Ministério Público decide investigar nova licitação da Casan

Após representação apresentada pelo Sindicato dos Trabalhadores em Água, Esgoto e Meio Ambiente do Estado de Santa Catarina (SINTAEMA), a 7ª Promotoria de Justiça da Comarca da Capital abriu uma notícia de fato para apurar as alegadas irregularidades apontadas pela entidade na licitação nº 236/2024, finalizada pela Casan em fevereiro deste ano.
Segundo a denúncia, o lote foi vencido pela SANEATEC Saneamento e Tecnologia Eireli com o valor R$ 17,499 milhões com homologação em março deste ano, valor abaixo do estimado pela estatal de saneamento de R$ 18,084 milhões, resultando em uma economia de aproximadamente R$ 584.607,66.
O problema, no entanto, seriam as “discrepâncias significativas” entre os valores ofertados pelos licitantes e também os preços de alguns itens ofertados pela vencedora, abaixo da cotação elaborada pela Casan.
Por esse motivos, foram apresentados questionamentos quanto à exequibilidade dos itens orçamentários e à regularidade do procedimento licitatório. Enquanto a empresa a segunda colocada ofertaram os valores de R$ 17,5 milhões e R$ 18 milhões, respectivamente, os valores das outras empresas licitantes ultrapassaram R$ 41 milhões, mais do que o dobro oferecido pela vencedora.

Material de apoio.
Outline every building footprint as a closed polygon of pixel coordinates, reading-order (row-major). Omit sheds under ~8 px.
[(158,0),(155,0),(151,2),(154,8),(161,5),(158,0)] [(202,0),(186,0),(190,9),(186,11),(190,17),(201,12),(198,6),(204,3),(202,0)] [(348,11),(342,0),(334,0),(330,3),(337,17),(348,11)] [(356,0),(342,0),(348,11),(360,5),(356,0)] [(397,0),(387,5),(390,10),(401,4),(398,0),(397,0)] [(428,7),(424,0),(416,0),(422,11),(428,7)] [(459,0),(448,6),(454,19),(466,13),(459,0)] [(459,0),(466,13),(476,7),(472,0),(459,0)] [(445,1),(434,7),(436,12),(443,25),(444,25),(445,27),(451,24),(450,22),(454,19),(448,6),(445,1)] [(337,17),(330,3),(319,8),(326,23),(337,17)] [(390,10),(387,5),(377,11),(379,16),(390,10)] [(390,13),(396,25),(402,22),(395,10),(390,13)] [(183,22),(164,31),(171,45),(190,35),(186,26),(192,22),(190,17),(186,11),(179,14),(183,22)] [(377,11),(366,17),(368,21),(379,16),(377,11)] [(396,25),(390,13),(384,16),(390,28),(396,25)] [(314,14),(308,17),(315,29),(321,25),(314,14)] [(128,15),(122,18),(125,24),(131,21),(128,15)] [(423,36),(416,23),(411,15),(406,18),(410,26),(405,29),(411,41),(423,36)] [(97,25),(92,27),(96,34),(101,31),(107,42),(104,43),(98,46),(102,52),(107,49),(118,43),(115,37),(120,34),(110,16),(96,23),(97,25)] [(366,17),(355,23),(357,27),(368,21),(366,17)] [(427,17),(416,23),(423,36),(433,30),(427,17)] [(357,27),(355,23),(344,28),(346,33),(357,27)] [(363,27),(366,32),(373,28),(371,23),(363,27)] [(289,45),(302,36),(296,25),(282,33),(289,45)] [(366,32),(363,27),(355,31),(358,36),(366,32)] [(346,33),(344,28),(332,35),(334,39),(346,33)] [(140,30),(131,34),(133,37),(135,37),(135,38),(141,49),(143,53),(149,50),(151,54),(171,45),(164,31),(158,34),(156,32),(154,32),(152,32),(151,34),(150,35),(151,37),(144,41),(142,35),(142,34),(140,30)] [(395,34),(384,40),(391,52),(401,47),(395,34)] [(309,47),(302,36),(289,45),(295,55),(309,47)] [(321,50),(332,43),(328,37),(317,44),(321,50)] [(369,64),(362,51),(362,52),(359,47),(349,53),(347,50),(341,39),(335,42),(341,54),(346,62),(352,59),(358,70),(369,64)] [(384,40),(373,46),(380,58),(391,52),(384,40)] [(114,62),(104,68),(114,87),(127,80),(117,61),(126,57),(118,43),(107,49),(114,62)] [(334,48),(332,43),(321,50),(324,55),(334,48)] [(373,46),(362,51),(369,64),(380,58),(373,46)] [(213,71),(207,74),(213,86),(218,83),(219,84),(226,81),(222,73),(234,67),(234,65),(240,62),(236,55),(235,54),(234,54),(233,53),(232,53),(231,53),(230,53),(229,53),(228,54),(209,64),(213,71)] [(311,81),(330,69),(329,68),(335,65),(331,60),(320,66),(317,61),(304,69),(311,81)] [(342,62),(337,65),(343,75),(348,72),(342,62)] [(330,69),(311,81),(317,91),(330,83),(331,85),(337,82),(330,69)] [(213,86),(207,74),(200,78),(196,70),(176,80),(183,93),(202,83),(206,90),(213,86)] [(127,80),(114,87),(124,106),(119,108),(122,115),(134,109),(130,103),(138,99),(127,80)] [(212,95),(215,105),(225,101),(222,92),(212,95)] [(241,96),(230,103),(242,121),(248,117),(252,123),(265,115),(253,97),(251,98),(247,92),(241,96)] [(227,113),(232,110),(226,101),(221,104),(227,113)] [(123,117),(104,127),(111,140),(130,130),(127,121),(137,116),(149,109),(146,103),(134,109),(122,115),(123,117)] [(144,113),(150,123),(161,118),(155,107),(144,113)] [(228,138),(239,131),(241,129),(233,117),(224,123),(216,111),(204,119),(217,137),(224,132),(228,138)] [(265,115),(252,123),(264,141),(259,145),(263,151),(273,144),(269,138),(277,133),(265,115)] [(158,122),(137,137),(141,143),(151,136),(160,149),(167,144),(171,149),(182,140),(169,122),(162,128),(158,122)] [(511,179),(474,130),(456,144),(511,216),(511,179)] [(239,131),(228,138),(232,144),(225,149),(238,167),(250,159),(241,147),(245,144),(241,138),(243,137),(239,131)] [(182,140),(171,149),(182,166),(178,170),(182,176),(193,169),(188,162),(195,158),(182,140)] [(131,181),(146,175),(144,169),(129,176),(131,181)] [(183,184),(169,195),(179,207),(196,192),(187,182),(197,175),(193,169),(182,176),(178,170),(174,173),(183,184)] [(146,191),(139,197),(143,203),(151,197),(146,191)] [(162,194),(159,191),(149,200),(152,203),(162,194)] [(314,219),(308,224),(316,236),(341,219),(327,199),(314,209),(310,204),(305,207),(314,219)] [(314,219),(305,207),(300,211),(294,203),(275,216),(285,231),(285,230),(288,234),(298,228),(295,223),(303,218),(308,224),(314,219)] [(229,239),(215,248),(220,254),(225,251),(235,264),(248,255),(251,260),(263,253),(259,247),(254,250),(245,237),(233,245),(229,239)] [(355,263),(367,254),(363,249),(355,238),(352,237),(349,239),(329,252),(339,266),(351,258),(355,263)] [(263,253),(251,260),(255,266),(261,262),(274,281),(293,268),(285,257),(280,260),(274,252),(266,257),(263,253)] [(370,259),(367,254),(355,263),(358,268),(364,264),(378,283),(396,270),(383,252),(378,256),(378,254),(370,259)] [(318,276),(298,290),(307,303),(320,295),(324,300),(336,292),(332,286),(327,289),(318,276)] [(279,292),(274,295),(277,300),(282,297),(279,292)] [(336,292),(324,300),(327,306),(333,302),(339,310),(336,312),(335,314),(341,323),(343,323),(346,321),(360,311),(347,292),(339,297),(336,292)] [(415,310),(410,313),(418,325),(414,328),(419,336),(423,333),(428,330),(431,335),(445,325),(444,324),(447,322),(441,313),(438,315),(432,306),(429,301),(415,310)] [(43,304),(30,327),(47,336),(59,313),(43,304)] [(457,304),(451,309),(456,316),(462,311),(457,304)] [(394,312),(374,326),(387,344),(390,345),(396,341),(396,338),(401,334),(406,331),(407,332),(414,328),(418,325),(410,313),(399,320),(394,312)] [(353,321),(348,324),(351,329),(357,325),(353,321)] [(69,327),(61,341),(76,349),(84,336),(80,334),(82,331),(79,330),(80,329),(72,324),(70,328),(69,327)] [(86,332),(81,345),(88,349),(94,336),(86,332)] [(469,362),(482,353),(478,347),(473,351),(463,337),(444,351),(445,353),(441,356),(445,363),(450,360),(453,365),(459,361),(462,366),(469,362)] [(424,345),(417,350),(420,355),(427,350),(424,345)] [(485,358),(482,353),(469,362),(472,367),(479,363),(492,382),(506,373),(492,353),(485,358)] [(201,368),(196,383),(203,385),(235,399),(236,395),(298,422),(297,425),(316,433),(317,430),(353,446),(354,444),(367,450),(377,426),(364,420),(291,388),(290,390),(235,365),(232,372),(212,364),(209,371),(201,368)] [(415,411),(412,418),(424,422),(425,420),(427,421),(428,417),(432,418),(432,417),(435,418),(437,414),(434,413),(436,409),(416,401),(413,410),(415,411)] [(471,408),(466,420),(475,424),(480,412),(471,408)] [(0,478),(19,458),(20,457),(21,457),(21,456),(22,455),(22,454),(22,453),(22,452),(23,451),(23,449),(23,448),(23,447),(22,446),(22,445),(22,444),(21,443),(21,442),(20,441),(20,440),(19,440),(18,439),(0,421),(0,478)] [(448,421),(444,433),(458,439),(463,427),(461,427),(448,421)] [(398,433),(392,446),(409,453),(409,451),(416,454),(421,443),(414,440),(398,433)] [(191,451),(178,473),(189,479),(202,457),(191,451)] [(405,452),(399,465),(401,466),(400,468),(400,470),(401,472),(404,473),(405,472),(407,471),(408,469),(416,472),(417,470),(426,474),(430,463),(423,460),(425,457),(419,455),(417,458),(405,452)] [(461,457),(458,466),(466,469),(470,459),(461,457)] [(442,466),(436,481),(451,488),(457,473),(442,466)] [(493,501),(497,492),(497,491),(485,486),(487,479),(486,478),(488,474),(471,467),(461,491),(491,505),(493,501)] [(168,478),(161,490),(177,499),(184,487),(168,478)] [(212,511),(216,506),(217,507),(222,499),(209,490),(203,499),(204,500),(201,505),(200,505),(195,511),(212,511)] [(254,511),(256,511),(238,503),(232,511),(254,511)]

Tarefas a fazer.
1 > Diga se cada afirmação abaixo está de acordo com a notícia sobre a licitação da Casan, respondendo sim ou não e citando as palavras do texto que decidem. (a) A apuração começou depois de uma representação do SINTAEMA. (b) O valor vencedor ficou acima do estimado pela Casan. (c) A Casan finalizou a licitação em março.
2 > Prossiga com a notícia sobre a nova licitação da Casan, escrevendo o que viria logo depois do último parágrafo.

As respostas.
1 >
(a) Sim: "Após representação apresentada pelo Sindicato dos Trabalhadores em Água, Esgoto e Meio Ambiente do Estado de Santa Catarina (SINTAEMA)".
(b) Não: "valor abaixo do estimado pela estatal de saneamento de R$ 18,084 milhões".
(c) Não: "finalizada pela Casan em fevereiro deste ano".

2 >
“Sugere também o sindicato a possibilidade de estratégias coordenadas como padrão de atuação das licitantes nos diversos procedimentos licitatórios realizados pela CASAN, pois após análise de outros certames com objeto similar no ano de 2025 (PL 179/2024 e PL 159/2024), desvendou-se que algumas dessas empresas participaram dos procedimentos simultaneamente, o que reforçaria a necessidade de olhar criterioso quanto à competitividade e isonomia das disputas. Dentre as irregularidades apontadas pela SINTAEMA, estão possíveis direcionamentos e favorecimento entre os licitantes, indícios de fraude na idoneidade da empresa vencedora e variações nos itens da planilha de orçamento. Deste último item, destaca o noticiante que foram identificados descontos expressivos em alguns itens da planilha de custos apresentada pela SANEATEC, o que pode indicar risco de inexecução do contrato, uma vez que valores muito abaixo da média estabelecida podem comprometer a capacidade da empresa vencedora de cumprir as exigências contratuais sem prejuízo à qualidade e ao cronograma das obras“, destaca o promotor Rafael de Moraes Lima no despacho que abriu a investigação.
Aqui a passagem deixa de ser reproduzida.